Science

IBM Blue Brain Project

Posted 6 Jun 2005 at 15:57 UTC by steve Share This

A Forbes article and a New Scientist article offer news of IBM's Blue Brain Project. For the project, IBM will build another Blue Gene style, Linux-powered super computer that will be used to simulate the human brain. The computer will use 8,000 CPUs and should reach about 23 trillion operations per second. The goal is not to create AI but to create a simulation of human neuron interactions. The project will begin with a multi-year attempt to simulate a rat's neurocortical column, which has only 60,000 neurons compared to the human brain's 10 billion. The simulation code will be based on Dr. Philip Goodman's NCS (NeoCortical Simulator). NCS is open source software and can be run on any Linux box, in case you don't have a supercomputer handy.
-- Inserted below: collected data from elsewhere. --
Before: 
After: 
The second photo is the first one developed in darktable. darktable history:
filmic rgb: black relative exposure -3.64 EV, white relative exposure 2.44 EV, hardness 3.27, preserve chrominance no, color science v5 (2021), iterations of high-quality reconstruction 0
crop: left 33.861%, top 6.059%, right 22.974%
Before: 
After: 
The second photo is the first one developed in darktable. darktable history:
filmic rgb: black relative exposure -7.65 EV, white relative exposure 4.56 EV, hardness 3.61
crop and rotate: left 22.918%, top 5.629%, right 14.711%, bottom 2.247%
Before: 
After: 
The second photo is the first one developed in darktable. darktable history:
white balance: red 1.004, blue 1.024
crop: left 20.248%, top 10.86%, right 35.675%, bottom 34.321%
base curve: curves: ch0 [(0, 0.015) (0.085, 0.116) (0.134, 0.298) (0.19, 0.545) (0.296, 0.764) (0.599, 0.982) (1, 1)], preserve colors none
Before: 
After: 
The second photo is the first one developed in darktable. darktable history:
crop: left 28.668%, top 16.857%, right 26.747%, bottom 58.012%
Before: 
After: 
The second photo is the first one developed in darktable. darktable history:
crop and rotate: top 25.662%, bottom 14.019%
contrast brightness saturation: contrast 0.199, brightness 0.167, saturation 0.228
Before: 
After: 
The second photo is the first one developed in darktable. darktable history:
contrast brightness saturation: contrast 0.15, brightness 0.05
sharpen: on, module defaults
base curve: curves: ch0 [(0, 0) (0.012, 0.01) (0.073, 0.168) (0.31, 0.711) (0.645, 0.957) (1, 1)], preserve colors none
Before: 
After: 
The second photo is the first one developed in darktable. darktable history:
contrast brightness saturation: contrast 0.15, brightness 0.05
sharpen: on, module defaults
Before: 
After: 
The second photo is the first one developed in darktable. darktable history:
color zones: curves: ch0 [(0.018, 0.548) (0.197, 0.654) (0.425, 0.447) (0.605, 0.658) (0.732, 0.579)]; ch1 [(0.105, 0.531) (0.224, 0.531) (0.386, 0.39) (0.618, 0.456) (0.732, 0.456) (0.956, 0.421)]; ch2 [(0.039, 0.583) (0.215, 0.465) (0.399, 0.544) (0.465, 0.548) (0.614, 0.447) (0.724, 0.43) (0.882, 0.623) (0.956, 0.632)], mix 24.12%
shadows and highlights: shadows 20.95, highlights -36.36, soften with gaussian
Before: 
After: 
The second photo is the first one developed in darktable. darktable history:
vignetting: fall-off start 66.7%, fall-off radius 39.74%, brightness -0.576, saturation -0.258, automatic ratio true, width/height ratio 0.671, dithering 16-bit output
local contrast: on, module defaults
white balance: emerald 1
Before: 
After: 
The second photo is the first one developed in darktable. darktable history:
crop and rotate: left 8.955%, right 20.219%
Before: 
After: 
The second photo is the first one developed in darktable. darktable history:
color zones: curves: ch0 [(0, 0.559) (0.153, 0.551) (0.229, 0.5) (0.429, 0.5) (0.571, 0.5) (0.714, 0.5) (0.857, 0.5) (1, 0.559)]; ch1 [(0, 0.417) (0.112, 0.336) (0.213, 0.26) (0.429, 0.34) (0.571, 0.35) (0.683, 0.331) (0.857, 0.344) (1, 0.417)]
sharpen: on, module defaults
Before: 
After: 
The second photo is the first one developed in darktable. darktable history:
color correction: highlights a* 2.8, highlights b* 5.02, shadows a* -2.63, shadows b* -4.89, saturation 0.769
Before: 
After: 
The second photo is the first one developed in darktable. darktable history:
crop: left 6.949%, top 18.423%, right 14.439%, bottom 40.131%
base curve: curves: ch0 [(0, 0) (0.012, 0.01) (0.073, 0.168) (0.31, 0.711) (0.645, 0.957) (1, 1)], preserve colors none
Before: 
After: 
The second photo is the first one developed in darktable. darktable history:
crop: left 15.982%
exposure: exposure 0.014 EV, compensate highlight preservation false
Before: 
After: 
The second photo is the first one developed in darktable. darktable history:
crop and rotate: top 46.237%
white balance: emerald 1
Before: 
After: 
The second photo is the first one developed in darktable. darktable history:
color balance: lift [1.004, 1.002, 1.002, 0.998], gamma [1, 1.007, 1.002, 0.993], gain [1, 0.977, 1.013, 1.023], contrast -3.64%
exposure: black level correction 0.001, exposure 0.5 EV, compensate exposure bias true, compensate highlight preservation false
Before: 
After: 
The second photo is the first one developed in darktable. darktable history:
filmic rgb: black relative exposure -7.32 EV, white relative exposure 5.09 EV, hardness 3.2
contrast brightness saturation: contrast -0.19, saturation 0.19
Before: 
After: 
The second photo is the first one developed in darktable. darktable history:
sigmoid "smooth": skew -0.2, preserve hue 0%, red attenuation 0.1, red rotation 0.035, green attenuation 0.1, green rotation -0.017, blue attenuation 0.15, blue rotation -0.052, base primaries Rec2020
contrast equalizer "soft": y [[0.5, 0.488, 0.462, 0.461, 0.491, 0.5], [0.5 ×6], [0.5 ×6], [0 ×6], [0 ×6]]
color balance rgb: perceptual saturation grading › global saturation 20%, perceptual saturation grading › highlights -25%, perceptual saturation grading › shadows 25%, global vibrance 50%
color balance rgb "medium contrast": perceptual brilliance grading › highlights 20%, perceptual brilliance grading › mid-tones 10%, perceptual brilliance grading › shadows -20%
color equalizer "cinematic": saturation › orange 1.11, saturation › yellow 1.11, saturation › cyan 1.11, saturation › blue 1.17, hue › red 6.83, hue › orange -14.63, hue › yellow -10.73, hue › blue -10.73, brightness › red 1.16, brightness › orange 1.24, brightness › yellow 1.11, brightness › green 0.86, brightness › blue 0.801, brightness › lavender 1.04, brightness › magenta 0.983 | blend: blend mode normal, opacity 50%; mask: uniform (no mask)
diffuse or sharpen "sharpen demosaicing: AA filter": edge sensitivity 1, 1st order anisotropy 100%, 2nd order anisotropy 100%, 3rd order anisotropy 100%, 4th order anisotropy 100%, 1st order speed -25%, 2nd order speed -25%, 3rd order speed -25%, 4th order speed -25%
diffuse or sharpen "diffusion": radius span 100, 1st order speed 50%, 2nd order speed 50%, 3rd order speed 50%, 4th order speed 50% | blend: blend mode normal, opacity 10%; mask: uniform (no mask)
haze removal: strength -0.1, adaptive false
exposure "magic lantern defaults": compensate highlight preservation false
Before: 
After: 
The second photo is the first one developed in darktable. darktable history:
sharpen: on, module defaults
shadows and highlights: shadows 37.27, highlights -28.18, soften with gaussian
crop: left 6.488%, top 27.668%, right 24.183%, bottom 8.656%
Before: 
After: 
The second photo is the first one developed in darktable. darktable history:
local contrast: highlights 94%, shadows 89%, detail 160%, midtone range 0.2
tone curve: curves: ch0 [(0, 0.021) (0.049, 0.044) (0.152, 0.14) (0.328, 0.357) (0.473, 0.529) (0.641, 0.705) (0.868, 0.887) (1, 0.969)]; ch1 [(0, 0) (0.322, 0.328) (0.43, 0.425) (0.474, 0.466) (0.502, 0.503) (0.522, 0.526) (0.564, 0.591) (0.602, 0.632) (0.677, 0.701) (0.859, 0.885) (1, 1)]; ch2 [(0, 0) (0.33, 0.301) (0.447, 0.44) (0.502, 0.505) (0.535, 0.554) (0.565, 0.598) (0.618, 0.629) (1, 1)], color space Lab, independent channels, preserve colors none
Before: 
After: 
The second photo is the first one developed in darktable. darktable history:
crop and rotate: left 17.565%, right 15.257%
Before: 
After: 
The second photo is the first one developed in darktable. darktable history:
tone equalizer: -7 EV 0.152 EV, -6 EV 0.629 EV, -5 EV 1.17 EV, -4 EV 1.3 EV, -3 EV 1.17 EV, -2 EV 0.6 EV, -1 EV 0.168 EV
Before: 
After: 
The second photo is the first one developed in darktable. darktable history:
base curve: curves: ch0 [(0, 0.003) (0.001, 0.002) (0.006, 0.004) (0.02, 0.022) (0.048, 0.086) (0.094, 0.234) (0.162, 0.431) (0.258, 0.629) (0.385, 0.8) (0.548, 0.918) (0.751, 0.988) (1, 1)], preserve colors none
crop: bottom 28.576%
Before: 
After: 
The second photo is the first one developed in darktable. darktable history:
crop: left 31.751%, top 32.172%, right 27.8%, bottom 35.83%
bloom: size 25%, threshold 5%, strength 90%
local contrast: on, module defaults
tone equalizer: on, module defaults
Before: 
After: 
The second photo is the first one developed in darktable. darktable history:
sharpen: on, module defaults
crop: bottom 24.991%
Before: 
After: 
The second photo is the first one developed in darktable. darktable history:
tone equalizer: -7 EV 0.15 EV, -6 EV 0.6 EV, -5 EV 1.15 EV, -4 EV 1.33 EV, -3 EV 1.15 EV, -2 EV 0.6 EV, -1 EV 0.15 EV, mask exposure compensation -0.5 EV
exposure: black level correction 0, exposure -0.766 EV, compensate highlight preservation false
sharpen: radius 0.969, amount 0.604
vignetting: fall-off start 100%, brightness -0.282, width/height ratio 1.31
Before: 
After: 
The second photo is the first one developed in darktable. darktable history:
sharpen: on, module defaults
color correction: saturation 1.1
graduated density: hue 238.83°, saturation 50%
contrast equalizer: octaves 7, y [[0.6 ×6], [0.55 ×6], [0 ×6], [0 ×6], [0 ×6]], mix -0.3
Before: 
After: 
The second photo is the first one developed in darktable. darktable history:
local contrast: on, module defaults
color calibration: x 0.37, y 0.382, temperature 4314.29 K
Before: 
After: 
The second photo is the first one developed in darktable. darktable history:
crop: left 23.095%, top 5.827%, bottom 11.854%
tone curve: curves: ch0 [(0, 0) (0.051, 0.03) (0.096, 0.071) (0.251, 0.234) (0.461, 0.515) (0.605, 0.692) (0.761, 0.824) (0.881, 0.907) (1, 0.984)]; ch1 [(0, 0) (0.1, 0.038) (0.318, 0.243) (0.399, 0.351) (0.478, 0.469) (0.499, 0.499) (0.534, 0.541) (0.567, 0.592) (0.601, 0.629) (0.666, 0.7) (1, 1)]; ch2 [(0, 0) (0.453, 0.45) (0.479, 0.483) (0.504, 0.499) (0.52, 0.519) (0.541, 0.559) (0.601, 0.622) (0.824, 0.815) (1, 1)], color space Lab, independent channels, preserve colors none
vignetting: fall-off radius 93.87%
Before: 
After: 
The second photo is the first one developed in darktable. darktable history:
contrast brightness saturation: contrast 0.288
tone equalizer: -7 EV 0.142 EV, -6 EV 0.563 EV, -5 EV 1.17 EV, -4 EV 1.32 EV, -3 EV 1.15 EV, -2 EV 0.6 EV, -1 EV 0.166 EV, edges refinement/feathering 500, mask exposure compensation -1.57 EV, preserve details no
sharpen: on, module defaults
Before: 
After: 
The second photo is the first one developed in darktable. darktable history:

Comments, posted 7 Jun 2005 at 12:06 UTC by c6jones720 » (Master)

That sounds like an interesting project. Only one thing, it says that the biological neurons in their simulation can do more than normal artificial ones, but arnt they modelling with artificial neurons?

Artificial Neurons, posted 7 Jun 2005 at 18:19 UTC by dogsbody_d » (Master)

Okay, I couldn't find where they made that claim. Don't sue me, I was only skimming. However... "normal" artificial neurons are often simple things summing up their inputs and providing an output based on a simple mathematical function. When folks talk about Artificial Neural Networks, that's basically what they mean. There are different ways of training the networks, different ways of connecting them, and different ways they can be triggered. ANNs work, and so are in use all over the place. That's no guarantee that they are an accurate model of a real neuron, anymore than a robot arm has to be an accurate model of a human arm.

Real neurons in a real brain work in a more complicated way. There are lots of different neurotransmitting chemicals, lots of connections, goodness knows about updating and training.

While obviously any neuron in this computer will be artificial, it seems that the important thing for the researchers is that it is an accurate model of a biological neuron. For most AI researchers this is not important.